In zookeeper logs, you can see messages like below, this spew can be seen live by running the command
tail -n 2000 /opt/mesosphere/active/exhibitor/usr/zookeeper/zookeeper.out
2015-12-02 22:49:24,284 [myid:2] - WARN [SendWorker:5:QuorumCnxManager$SendWorker@697] - Interrupted while waiting for message on queue
You are able to trace the error to a stale zookeeper entry if you review the exhibitor UI. In addition to the the log spew above, an additional symptom is that if you try to delete the stale entry it does not go away. It is persistent the exhibitor UI.
It should also be noted that the znode ID is significantly lower than the others.
Provided the leading Zookeeper node is healthy, please go ahead and follow the resolution below. Otherwise contact Mesosphere support.
Provided the the lead zookeeper node is healthy, you will be able to bring the cluster back into healthy state by following the steps below.

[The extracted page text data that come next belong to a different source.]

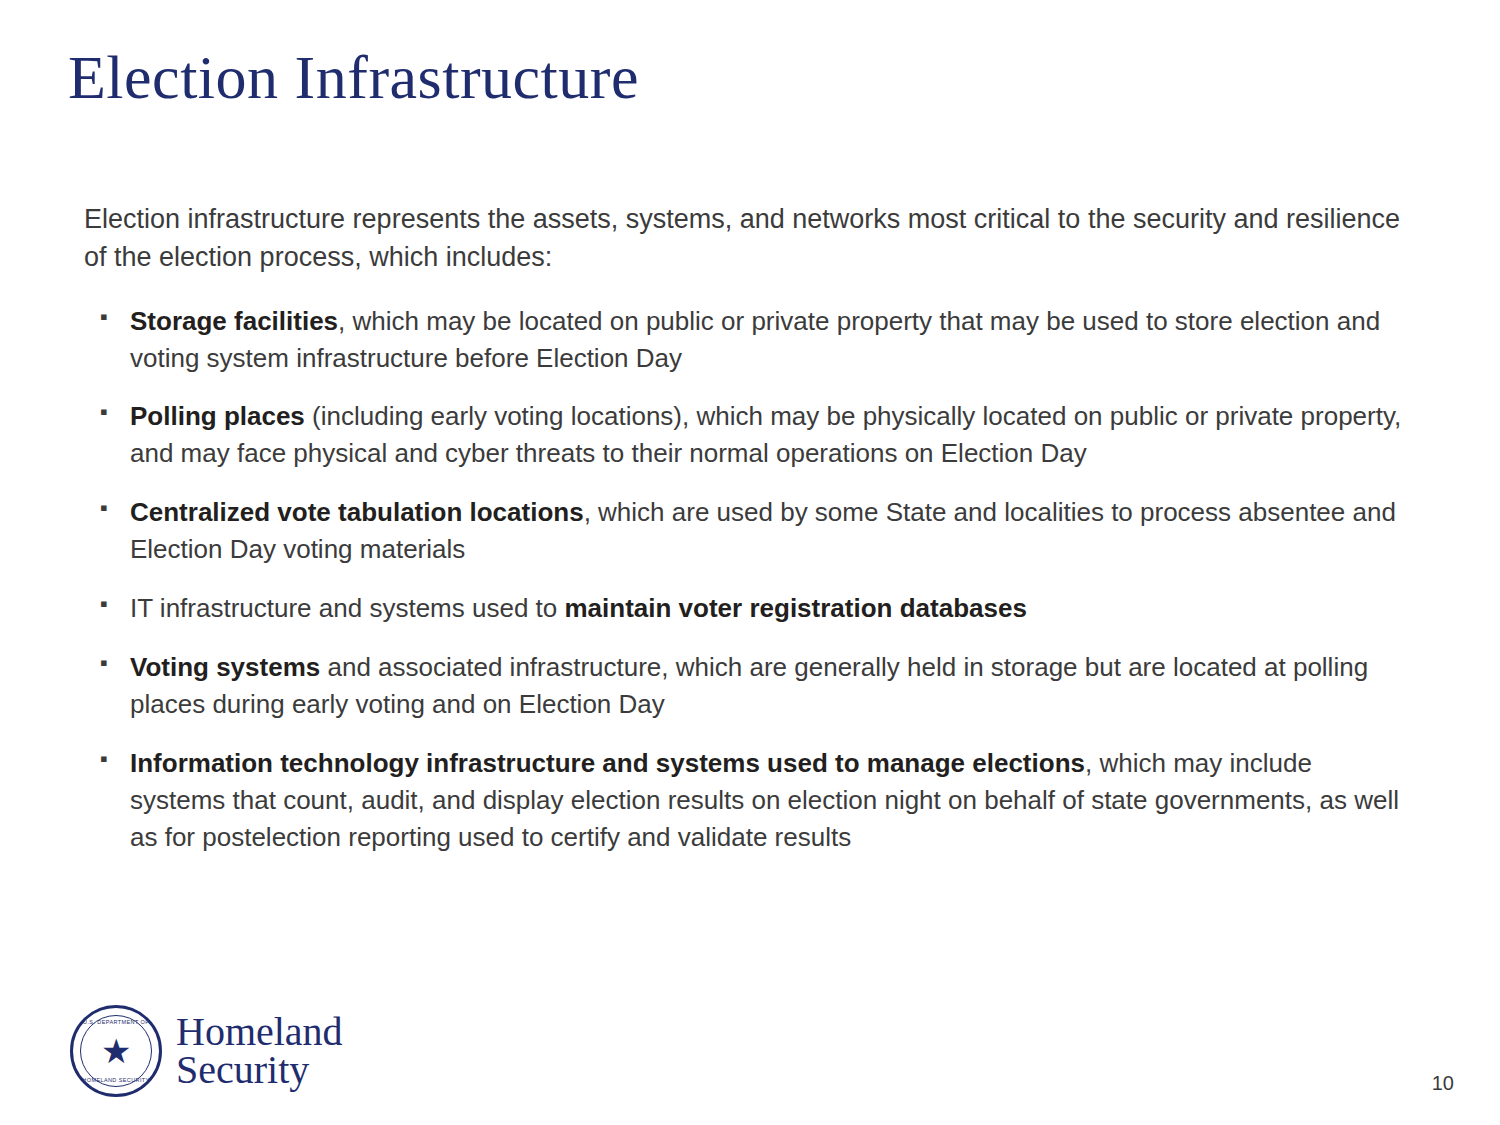Election Infrastructure
Election infrastructure represents the assets, systems, and networks most critical to the security and resilience of the election process, which includes:
Storage facilities, which may be located on public or private property that may be used to store election and voting system infrastructure before Election Day
Polling places (including early voting locations), which may be physically located on public or private property, and may face physical and cyber threats to their normal operations on Election Day
Centralized vote tabulation locations, which are used by some State and localities to process absentee and Election Day voting materials
IT infrastructure and systems used to maintain voter registration databases
Voting systems and associated infrastructure, which are generally held in storage but are located at polling places during early voting and on Election Day
Information technology infrastructure and systems used to manage elections, which may include systems that count, audit, and display election results on election night on behalf of state governments, as well as for postelection reporting used to certify and validate results
U.S. DEPARTMENT OF
★
HOMELAND SECURITY
Homeland Security
10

If the zookeeper leader is not in a healthy state please reach out to Mesosphere support.
Clearing out /var/lib/zookeeper on the nodes, allows them to restore from the healthy leader state. This will result in the exhibitor interface indicating that the node is online.
1. Stop Exhibitor - sudo systemctl stop dcos-exhibitor
2. Move zk directory - from /var/lib/zookeeper to /var/lib/zookeeper.old
3. Make new zk directory - sudo mkdir /var/lib/zookeeper
4. Start Exhibitor - sudo systemctl start dcos-exhibitor
Mesos UI confirms the cluster is healthy.